If you struggle to get to sleep at night, you may have questions about whether you should rely on melatonin rather than visit a sleep clinic. While melatonin may be extremely useful, you may wonder if it's a good idea to use it rather than to get medical help.

Here's what you should know about getting better sleep, whether you do it with melatonin or a sleep clinic.

What Is Melatonin? 

Melatonin is a hormone that your body produces naturally. It helps to regulate your sleep-wake cycle and is involved in making you feel sleepy at night. Some people may choose to take melatonin supplements to help them sleep better.

Melatonin works by binding to receptors in your brain that are involved in regulating your sleep-wake cycle. When it's dark, your body produces more melatonin, which makes you feel sleepy. When it's light, your body produces less melatonin, which makes you feel more awake.

Is Melatonin Safe?

Yes, melatonin is generally safe for most people to take. However, there are a few potential side effects, such as drowsiness, headaches, and dizziness. If you experience any of these side effects, it's best to stop taking melatonin.

When Should You Visit a Sleep Clinic Instead?

There are a few instances when it's best to visit a sleep clinic rather than take melatonin supplements. If you're regularly waking up in the middle of the night and can't get back to sleep, if you're feeling exhausted during the day, or if you have other symptoms of a sleep disorder, it's best to seek medical help.

A sleep specialist can help you figure out what's causing your sleep problems and develop a treatment plan that may involve lifestyle changes, therapy, or medication.

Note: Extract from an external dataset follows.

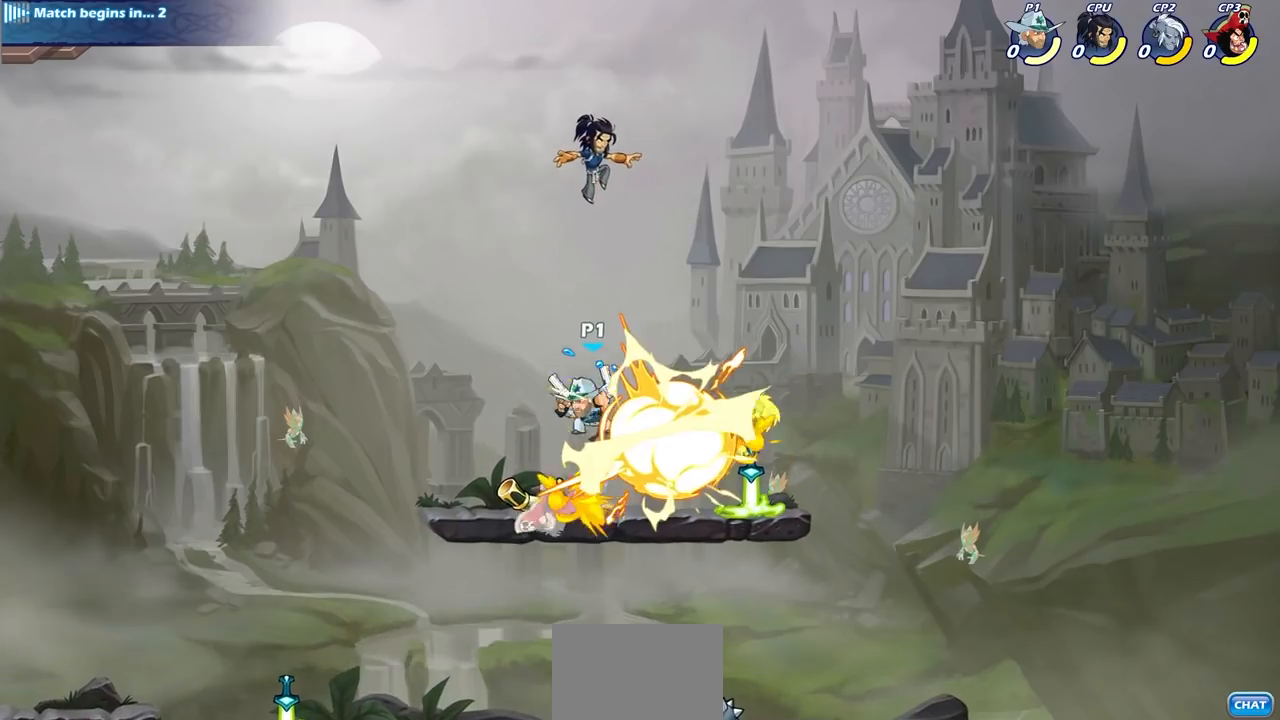
{"buttons": [], "left_stick": "center", "right_stick": "center", "events": [[33, "SQUARE", "down"], [67, "CROSS", "up"], [83, "left_stick", "center"], [100, "SQUARE", "up"]]}
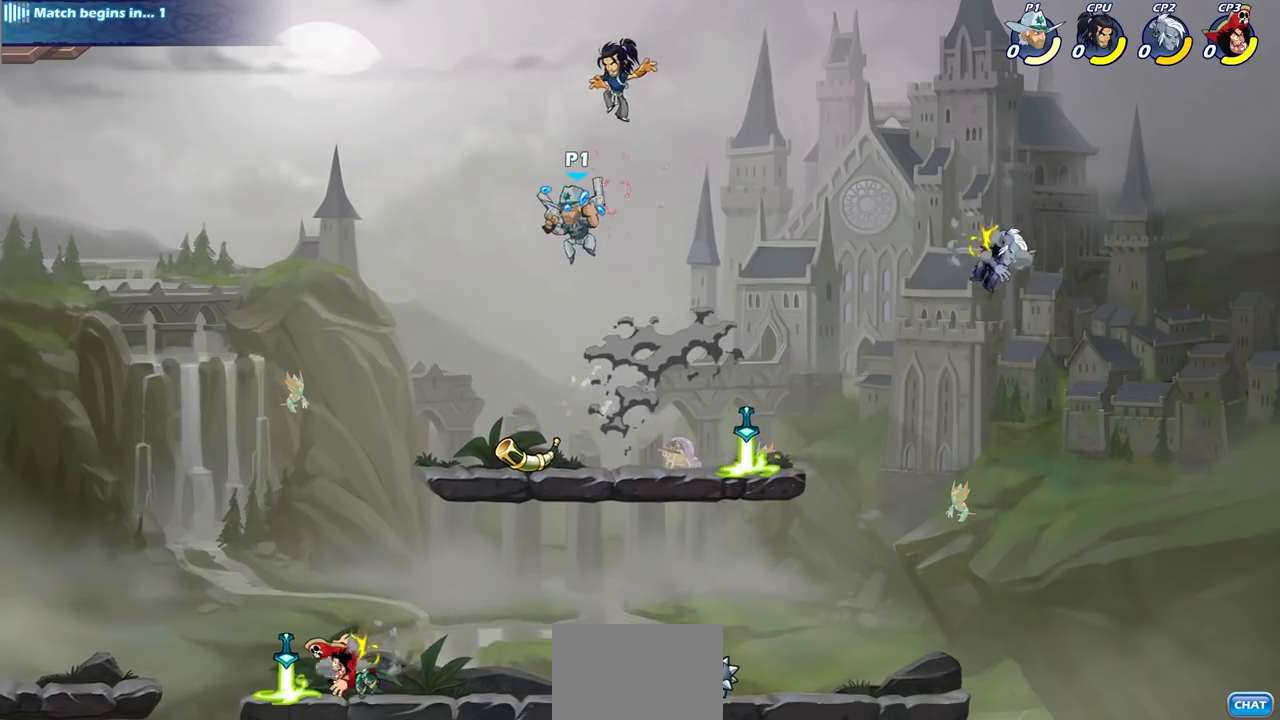
{"buttons": [], "left_stick": "center", "right_stick": "center", "events": [[17, "left_stick", "up-right"], [117, "left_stick", "up"], [133, "R2", "down"], [250, "SQUARE", "down"], [283, "R2", "up"], [300, "left_stick", "center"], [350, "SQUARE", "up"]]}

What Are Signs of a Sleep Disorder?

There are a few different types of sleep disorders, but some common signs include difficulty falling asleep or staying asleep, snoring, gasping for air during sleep, and waking up feeling exhausted. If you have any of these symptoms, it's best to visit a sleep clinic.

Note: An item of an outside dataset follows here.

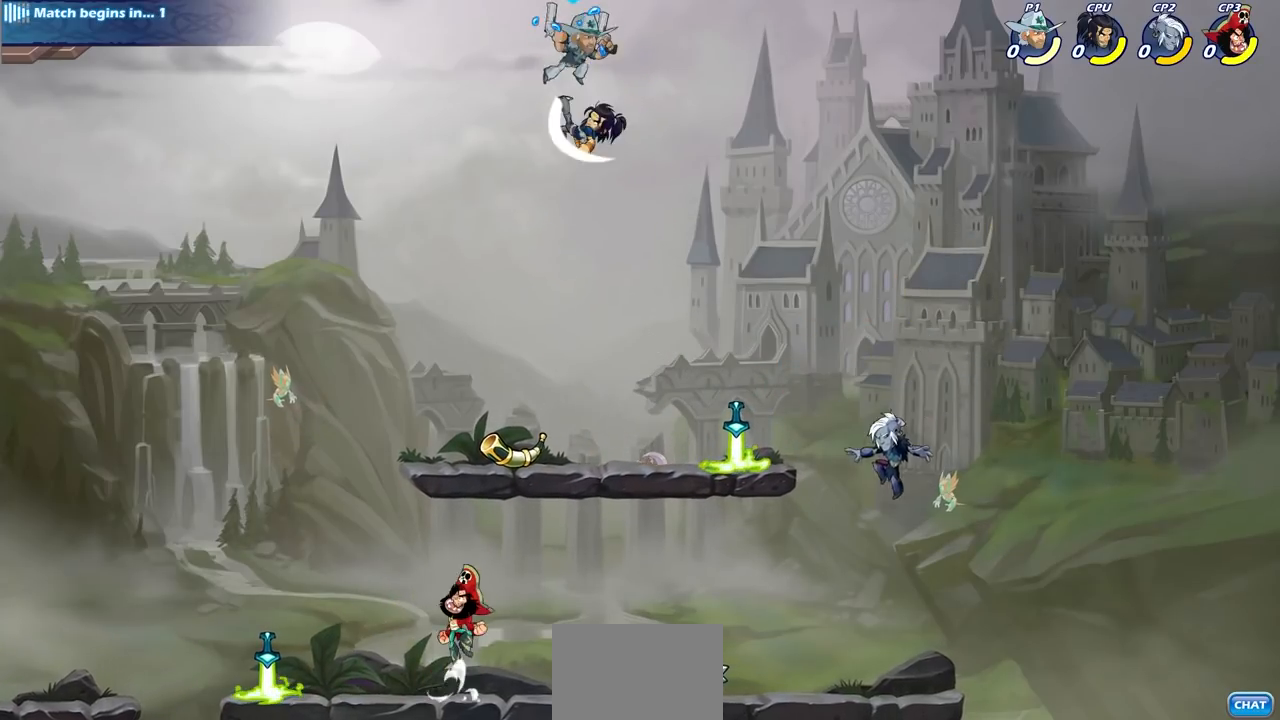
{"buttons": [], "left_stick": "down-left", "right_stick": "center", "events": [[250, "left_stick", "down"], [483, "left_stick", "down-left"]]}
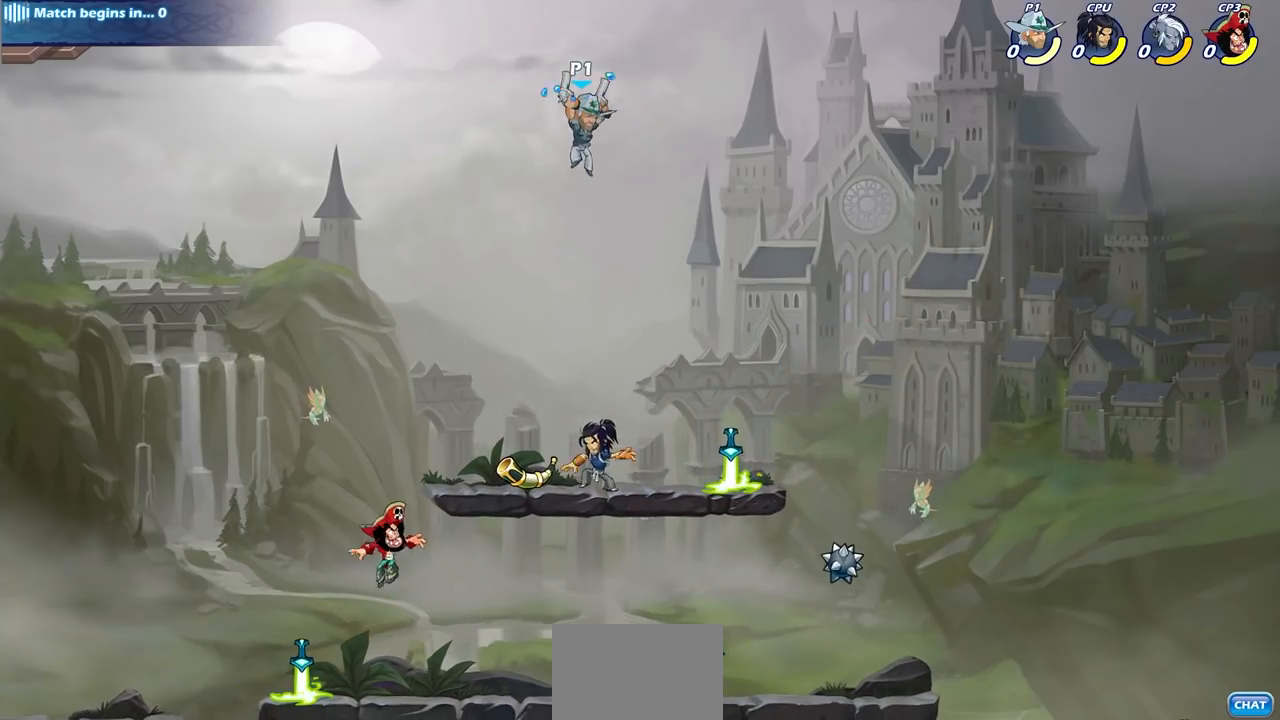
{"buttons": [], "left_stick": "center", "right_stick": "center", "events": [[67, "SQUARE", "down"], [183, "SQUARE", "up"], [333, "left_stick", "center"]]}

Melatonin may help with some of these disorders, but it may not treat the underlying conditions. For example, if you have sleep apnea, melatonin may help you fall asleep but won't treat the gasping for air or snoring.

How Can You Decide to Visit a Sleep Clinic?

If you're considering taking melatonin supplements, it's best to speak with your doctor first. They can help you determine if they're right for you and make sure you're getting the help you need.